MD: Oh, I like this! This is the first time someone pays attention to these details! I really believe it’s an important thing because it tells about this woman. That she cares about the little things. She likes chocolate and regrets that the husband gave that away.

AKT: Right, I remember thinking during that scene: How could he do that?

Sveva (Romana Maggiora Vergano) in the closet with her mother Lisa (Monica Dugo)
Sveva (Romana Maggiora Vergano) in the closet with her mother Lisa (Monica Dugo)

MD: Maybe he doesn’t remember. I don’t think he gave it away with the intention to hurt her. But this is the first little thing that she feels. In one little thing we can see all of them.

AKT: Also the other family members, the kids.

MD: And she stays alone at the table with the little glass.

AKT: And everybody but her son disappears and doesn’t want the crème caramel she prepared. Even he walks away with his plate.

MD: And the moment the kids are gone, the basket has the power.

AKT: Another great moment, I thought, was when the little boy after the father leaves, complains: “I don’t want to eat with no one across from me.” A very perceptive line!

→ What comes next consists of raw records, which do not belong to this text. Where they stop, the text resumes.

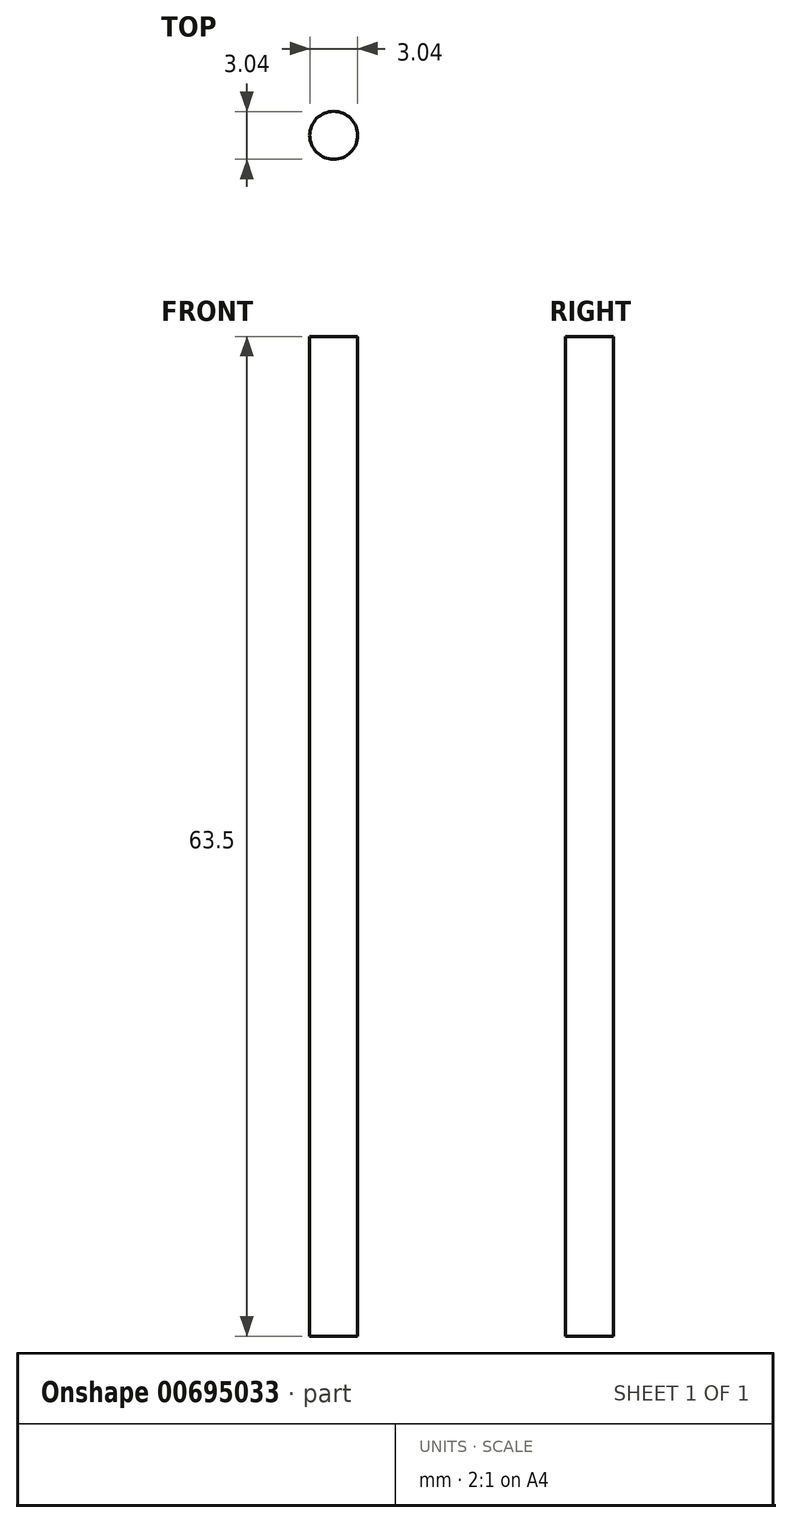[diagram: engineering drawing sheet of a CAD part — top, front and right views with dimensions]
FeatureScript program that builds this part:
annotation { "Feature Type Name" : "Feature", "Feature Type Description" : "" }
export const myFeature = defineFeature(function(context is Context, id is Id, definition is map)
    precondition{}
    {
        {
            var Q0;
            Q0=qCreatedBy(makeId("Top.planeOp"),FACE);
            var sketch = newSketch(context, id + "F0", { "sketchPlane" : qUnion([Q0])});
            skCircle(sketch, "E0", {"center": v(0, 0) * mm, "radius": 1.52 * mm});
            skLineSegment(sketch, "E1", {"start": v(0, 0) * mm, "end": v(0, 1.52) * mm});
            skSolve(sketch);
        }
        {
            var Q0;
            Q0 = qSketchRegion(id + "F0", true);
            extrude(context, id + "F1", {"entities" : qUnion([Q0]), "depth" : 63.5 * mm, "offsetDistance" : 25.4 * mm});
        }
    });
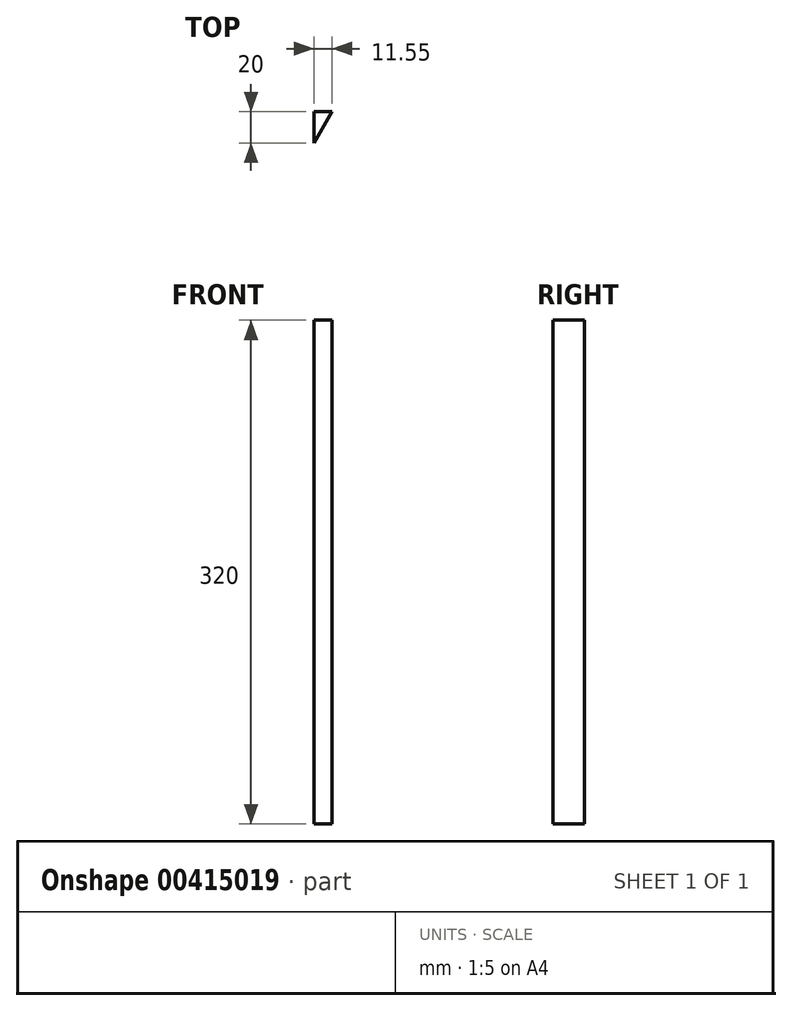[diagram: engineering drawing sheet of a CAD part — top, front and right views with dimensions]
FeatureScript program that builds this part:
annotation { "Feature Type Name" : "Feature", "Feature Type Description" : "" }
export const myFeature = defineFeature(function(context is Context, id is Id, definition is map)
    precondition{}
    {
        {
            var Q0;
            Q0=qCreatedBy(makeId("Top.planeOp"),FACE);
            var sketch = newSketch(context, id + "F0", { "sketchPlane" : qUnion([Q0])});
            skLineSegment(sketch, "E0", {"start": v(0, 0) * mm, "end": v(0, 20) * mm});
            skLineSegment(sketch, "E1", {"start": v(0, 20) * mm, "end": v(11.55, 20) * mm});
            skLineSegment(sketch, "E2", {"start": v(11.55, 20) * mm, "end": v(0, 0) * mm});
            skSolve(sketch);
        }
        {
            var Q0;
            Q0=makeQuery(id+"F0.imprint","IMPRINT",FACE,{"disambiguationData":[TD([[makeQuery(id+"F0.imprint","IMPRINT",EDGE,{"derivedFrom":sQuery(id+"F0.wireOp",EDGE,"E0")}),-1.0]])]});
            extrude(context, id + "F1", {"entities" : qUnion([Q0]), "depth" : 320 * mm});
        }
    });
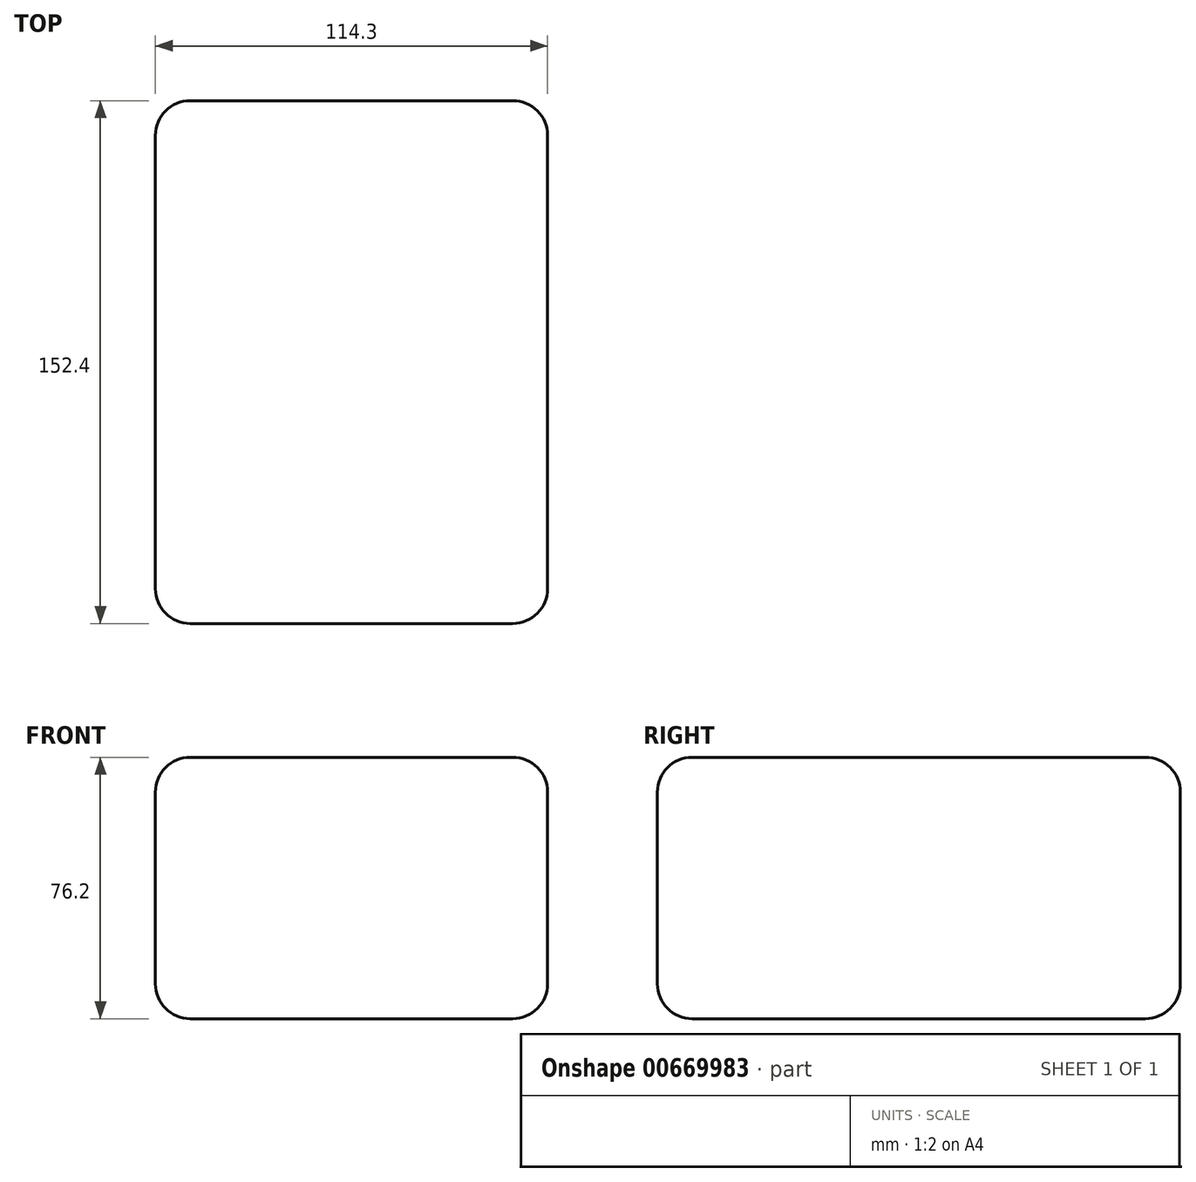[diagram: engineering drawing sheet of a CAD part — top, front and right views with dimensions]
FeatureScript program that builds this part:
annotation { "Feature Type Name" : "Feature", "Feature Type Description" : "" }
export const myFeature = defineFeature(function(context is Context, id is Id, definition is map)
    precondition{}
    {
        {
            var Q0;
            Q0=qCreatedBy(makeId("Front.planeOp"),FACE);
            var sketch = newSketch(context, id + "F0", { "sketchPlane" : qUnion([Q0])});
            skLineSegment(sketch, "E0.bottom", {"start": v(57.15, -38.1) * mm, "end": v(-57.15, -38.1) * mm});
            skLineSegment(sketch, "E0.top", {"start": v(57.15, 38.1) * mm, "end": v(-57.15, 38.1) * mm});
            skLineSegment(sketch, "E0.left", {"start": v(57.15, -38.1) * mm, "end": v(57.15, 38.1) * mm});
            skLineSegment(sketch, "E0.right", {"start": v(-57.15, -38.1) * mm, "end": v(-57.15, 38.1) * mm});
            skPoint(sketch, "E0.middle", {"position": v(0, 0) * mm});
            skSolve(sketch);
        }
        {
            var Q0;
            Q0 = qSketchRegion(id + "F0", true);
            extrude(context, id + "F1", {"entities" : qUnion([Q0]), "depth" : 76.2 * mm, "offsetDistance" : 25.4 * mm, "hasSecondDirection" : true, "secondDirectionOppositeDirection" : true, "secondDirectionDepth" : 76.2 * mm});
        }
        {
            var Q0;
            Q0=makeQuery(id+"F1.opExtrude","CAP_EDGE",EDGE,{"disambiguationData":[OSD([sQuery(id+"F0.wireOp",EDGE,"E0.top")])],"isStart":false});
            var Q1;
            Q1=makeQuery(id+"F1.opExtrude","SWEPT_EDGE",EDGE,{"disambiguationData":[OSD([sQuery(id+"F0.wireOp",EDGE,"E0.top"),sQuery(id+"F0.wireOp",EDGE,"E0.left")])]});
            var Q2;
            Q2=makeQuery(id+"F1.opExtrude","CAP_EDGE",EDGE,{"disambiguationData":[OSD([sQuery(id+"F0.wireOp",EDGE,"E0.top")])],"isStart":true});
            var Q3;
            Q3=makeQuery(id+"F1.opExtrude","SWEPT_FACE",FACE,{"disambiguationData":[OSD([sQuery(id+"F0.wireOp",EDGE,"E0.top")])]});
            var Q4;
            Q4=makeQuery(id+"F1.opExtrude","SWEPT_FACE",FACE,{"disambiguationData":[OSD([sQuery(id+"F0.wireOp",EDGE,"E0.left")])]});
            var Q5;
            Q5=makeQuery(id+"F1.opExtrude","CAP_EDGE",EDGE,{"disambiguationData":[OSD([sQuery(id+"F0.wireOp",EDGE,"E0.right")])],"isStart":false});
            var Q6;
            Q6=makeQuery(id+"F1.opExtrude","CAP_FACE",FACE,{"disambiguationData":[OSD([sQuery(id+"F0.wireOp",EDGE,"E0.bottom"),sQuery(id+"F0.wireOp",EDGE,"E0.top"),sQuery(id+"F0.wireOp",EDGE,"E0.left"),sQuery(id+"F0.wireOp",EDGE,"E0.right")])],"isStart":true});
            var Q7;
            Q7=makeQuery(id+"F1.opExtrude","SWEPT_EDGE",EDGE,{"disambiguationData":[OSD([sQuery(id+"F0.wireOp",EDGE,"E0.bottom"),sQuery(id+"F0.wireOp",EDGE,"E0.right")])]});
            var Q8;
            Q8=makeQuery(id+"F1.opExtrude","CAP_EDGE",EDGE,{"disambiguationData":[OSD([sQuery(id+"F0.wireOp",EDGE,"E0.bottom")])],"isStart":false});
            fillet(context, id + "F2", {"entities" : qUnion([Q0, Q1, Q2, Q3, Q4, Q5, Q6, Q7, Q8]), "radius" : 10.16 * mm, "tangentPropagation" : true, "allowEdgeOverflow" : false});
        }
    });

MD: I imagined that in a family of four when one person goes away, it’s like a table without one leg. There is a loss and if we are three of us, it’s a triangle and no longer a square. We can organise another pattern.

AKT: They have to. All the un-dealt-with issues come out in the film. Everything people push away comes out because of this turtle business. This is your first film directing?

Sveva (Romana Maggiora Vergano) with her boyfriend Luca (Francesco Gheghi)
Sveva (Romana Maggiora Vergano) with her boyfriend Luca (Francesco Gheghi)

MD: Yes.

AKT: Are you working on another project?

MD: Yes, I have a mind full of projects! I’m writing two projects and I have to decide which is my need. What do I really need to tell at this moment? I started with an old story from the 1880s but it’s more difficult to make. I have another story of a woman and I don’t know if I want to repeat some themes. So I’m struggling with the decision. I’m writing both at the moment.

AKT: Maybe you’ll see both are one! Maybe it’s a time travel story? Thank you so much!

MD: No, thank you! You’re so precise, thank you very much.